Un vent de changement

2016-02-10 03:07
中国与非洲(法文版) 2016年9期

Un vent de changement

DE toute évidence, les seules personnes surprises par les résultats des

élections municipales en Afrique du Sud en août étaient les membres et les dirigeants du parti au pouvoir, le Congrès national africain, ou ANC (African National Congress). Pour la première fois depuis son arrivée au pouvoir en 1994, la base électorale de l'ANC est tombée en dessous des 60 %. Le mécontentement des électeurs du parti des grandes figures de la lutte contre l'apartheid, comme Oliver Timbo et Nelson Mandela,est évident.

L'ANC a perdu de nombreuses municipalités, mais les plus grands revers sont la perte des grandes municipalités de Nelson Mandela, Bay et Tshwane, comprenant la capitale administrative du pays, Pretoria, et la perte de Johannesburg, un changement autrefois inimaginable dans l'Afrique du Sud dirigée par l'ANC. Pour gouverner ces zones, les partis d'opposition ont choisi de créer des alliances multipartites menées par l'Alliance démocratique (DA), et influencées par les Combattants pour la liberté économique(EFF), qui connaissent une ascension fulgurante.

L'Alliance démocratique garde le contrôle du Cap. Son dirigeant, Mmusi Maimane,est persuadé que ces élections constituent un « point de rupture » pour le peuple sudafricain. Plusieurs raisons expliquent le mécontentement des électeurs : le manque de services de base, notamment l'eau, le ramassage des ordures et l'électricité ; un taux de chômage avoisinant les 25 % ; et les incessants scandales de corruption qui minent le parti au pouvoir et plus particulièrement le Président Jacob Zuma, à la tête du pays depuis 2009.

Toutefois, malgré la baisse de soutien à laquelle doit faire face l'ANC, le Président Zuma continue de bénéficier d'un large soutien dans les zones rurales, ainsi qu'au sein de son parti. Les dirigeants du parti refusent de rejeter la faute de cette défaite sur le Président et les scandales de corruption qui l'entourent, et affirment assumer collectivement la responsabilité pour ces résultats.
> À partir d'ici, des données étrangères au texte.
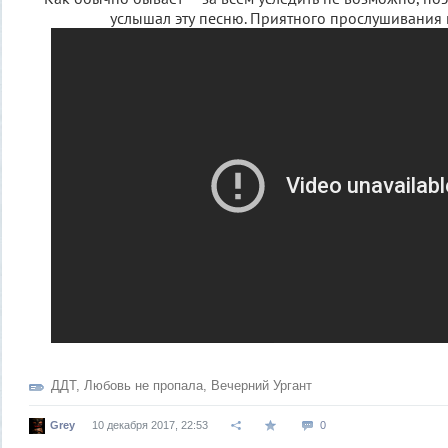
услышал эту песню. Приятного прослушивания 
ДДТ
,
Любовь не пропала
,
Вечерний Ургант
Grey
10 декабря 2017, 22:53
0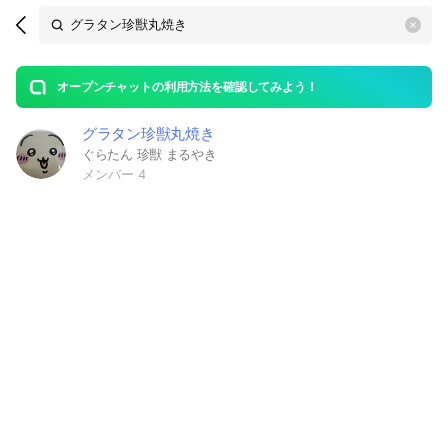
Search
search
OpenChats
area
search
or
Back
rese
messages
オープンチャットの利用方法を確認してみよう！
guide
グラタン珍獣丸焼き
open
ぐらたん 珍獣 まるやき
メンバー 4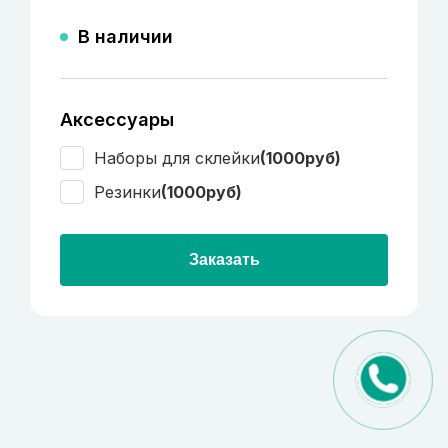
В наличии
Аксессуары
Наборы для склейки
(1000руб)
Резинки
(1000руб)
Заказать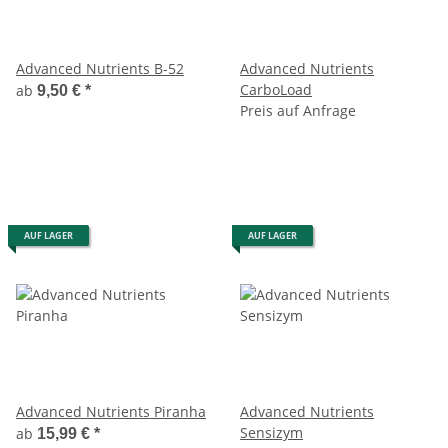
Advanced Nutrients B-52
Advanced Nutrients
CarboLoad
ab
9,50 €
*
Preis auf Anfrage
AUF LAGER
AUF LAGER
Advanced Nutrients Piranha
Advanced Nutrients
Sensizym
ab
15,99 €
*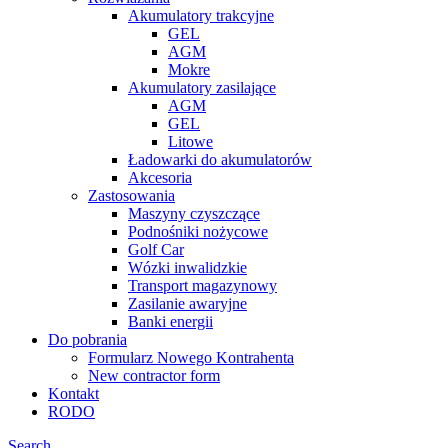
Akumulatory trakcyjne
GEL
AGM
Mokre
Akumulatory zasilające
AGM
GEL
Litowe
Ładowarki do akumulatorów
Akcesoria
Zastosowania
Maszyny czyszczące
Podnośniki nożycowe
Golf Car
Wózki inwalidzkie
Transport magazynowy
Zasilanie awaryjne
Banki energii
Do pobrania
Formularz Nowego Kontrahenta
New contractor form
Kontakt
RODO
Search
Selon le Daily Maverick, le Président sudafricain aurait tenté de rassurer le Comité exécutif national de l'ANC en les poussant à réévaluer les 53,9 % de soutien populaire. Ce score ne serait pas une défaite, puisqu'il s'agit du double de ce qu'a obtenu l'Alliance démocratique, parti d'opposition.

Alors que les dirigeants du parti tentent de faire bonne figure, certains observateurs lisent entre les lignes : « Face à ces mauvais résultats, une bataille au sein du parti pourrait voir le jour. L'ANC devrait alors trouver une sortie honorable pour Zuma », expliquait à l'Agence France Presse l'analyste politique indépendant, Daniel Silke. La sortie en question fait évidemment référence aux élections présidentielles de 2019. Alors que le deuxième mandat du Président Zuma arrive à son terme, l'ANC doit faire face à de nombreux défis pour rétablir la confiance autrefois inébranlable de ses partisans. Le parti devra inévitablement se remettre en question. Malgré le soutien au Président, cette nécessité est reconnue par les dirigeants du parti, qui savent que l'ANC doit désormais penser à son avenir.

Zizi Kodwa, porte-parole de l'ANC, affirmait que le parti voulait reconnecter avec le peuple sud-africain et travailler pour changer l'image du parti, souvent perçu comme arrogant, corrompu, et instable. Alors de nombreuses mesures sont annoncées pour redynamiser la structure du parti et regagner la confiance des partisans, personne n'ose parler du problème que représente Jacob Zuma pour la formation politique. Son maintien risque-t-il d'aliéner davantage d'électeurs ? Quoi qu'il en soit, un vent de changement souffle avec force sur la politique sud-africaine.